After World War II, the region found a happy medium in Tito, a dictator for all seasons. The good marshal papered over ethnic strife with the notion of improving all of Yugoslavia; for good measure he kept a respectful distance from Stalin, allowing for a warm-and-fuzzy, progressive form of Communism with less state control. By finding the balance point between East and West, and doing business with both, Tito strengthened Yugoslavia's economy far beyond those of its neighbors. Awash in their fancy $1,500 cars and hot Communist fashion, the people of Yugoslavia let ethnic strife lower to a simmer.

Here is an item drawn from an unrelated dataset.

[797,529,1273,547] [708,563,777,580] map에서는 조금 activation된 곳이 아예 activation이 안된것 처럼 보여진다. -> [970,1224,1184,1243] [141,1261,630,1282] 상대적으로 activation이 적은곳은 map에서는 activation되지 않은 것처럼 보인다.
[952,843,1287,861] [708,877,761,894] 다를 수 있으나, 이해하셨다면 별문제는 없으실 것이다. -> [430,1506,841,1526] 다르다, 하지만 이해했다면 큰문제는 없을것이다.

Tito was egregiously mortal, however, and this fine state of affairs could not survive his death. After a decade or so, Croatians were agitating to leave Yugoslavia — a referendum was involved — while ethnic Serbs living in Croatia were not on board. The Yugoslavian military was mostly Serb-controlled, so the newly independent Croatia was in immediate peril. After a mad scramble to obtain weapons and get their share of loyal army troops in place, a defense was pieced together. The war was on.

Vid walked us into the tunnels, designed for World War II air raids to protect upwards of 3,000 people. They saw use again in the Homeland War. He showed us a basement bomb shelter in a typical residence. There we watched a video that explained the general advance of the conflict on Zagreb, and later Dubrovnik. There were propaganda clips from each side, claiming the other was ethnic cleansing. And there were commercials for war-related children's toys, and rock videos meant to inspire people to fight.

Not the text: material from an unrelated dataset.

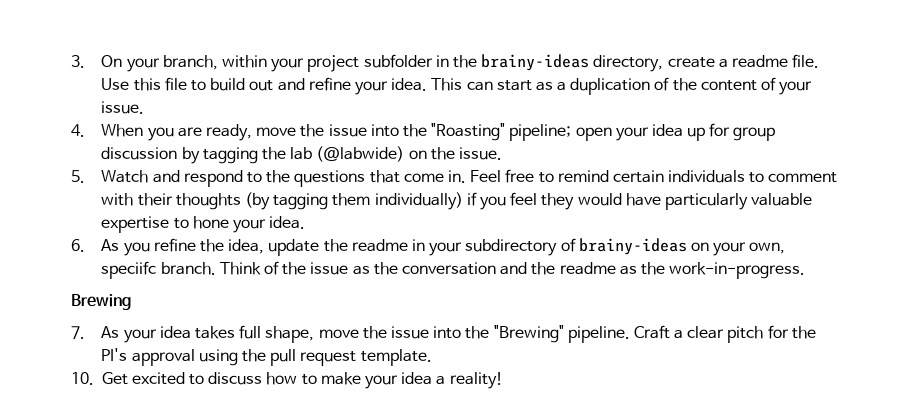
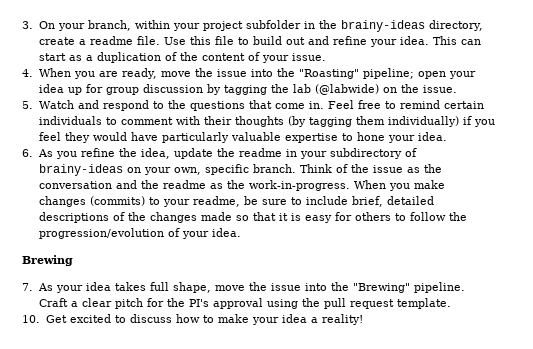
[101,261,157,279] speciifc -> [204,164,249,175] specific
(806, 270) none -> [353,180,445,191] [38,196,434,207] [38,212,467,223] [38,228,241,239] When you make changes (commits) to your readme, be sure to include brief, detailed descriptions of the changes made so that it is easy for others to follow the progression/evolution of your idea.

The tour concluded at a quiet indoor memorial to those killed in one of the most heinous attacks of the war: when Serbians dropped cluster bombs on downtown Zagreb, at lunchtime, on a weekday. For his part, Vid said younger generations have a difficult time understanding the ethnic strife — it seems to be a relic of the past, and because so many Serbs left Croatia after the war, the day-to-day friction may have lessened. But he felt it was real, and could return.

This was all standard relaxing birthday fare, so we kept the vibe going by enjoying one of the parks near where the cluster bombing happened. There were no signs of the attack. Rather, a Croatian publishing company was hosting its annual "beach party," having festooned the area with enormous jellyfish umbrellas and lounge chairs. Mini public libraries abounded, allowing anyone to grab a book, sit back and read. Our Croatian isn't so good, so we had an excuse for just relaxing. The native Croatians had no excuse, but in a show of solidarity with their American friends, they also chose not to read. In the spirit of international friendship, Allyson and I split a dessert pancake and soaked in the ambiance.

The day was, for the most part, over. After a pit stop at our hotel, we found an Indian restaurant for the vegetarian birthday girl. We sat outside and watched the crowds, then hustled back toward the hotel as spitting rain began to materialize. Briefly, we poked our nose in a punk bar lauded in some of the guide books. But it was ridiculously smoky, and one virtue of having birthdays is that you can reach an age where you're tired of such things. So instead it was back to the Westin, where complementary birthday cake was waiting.

Italy was done. Croatia was done. Our vacation, as planned, should have been done. But detours do work out sometimes.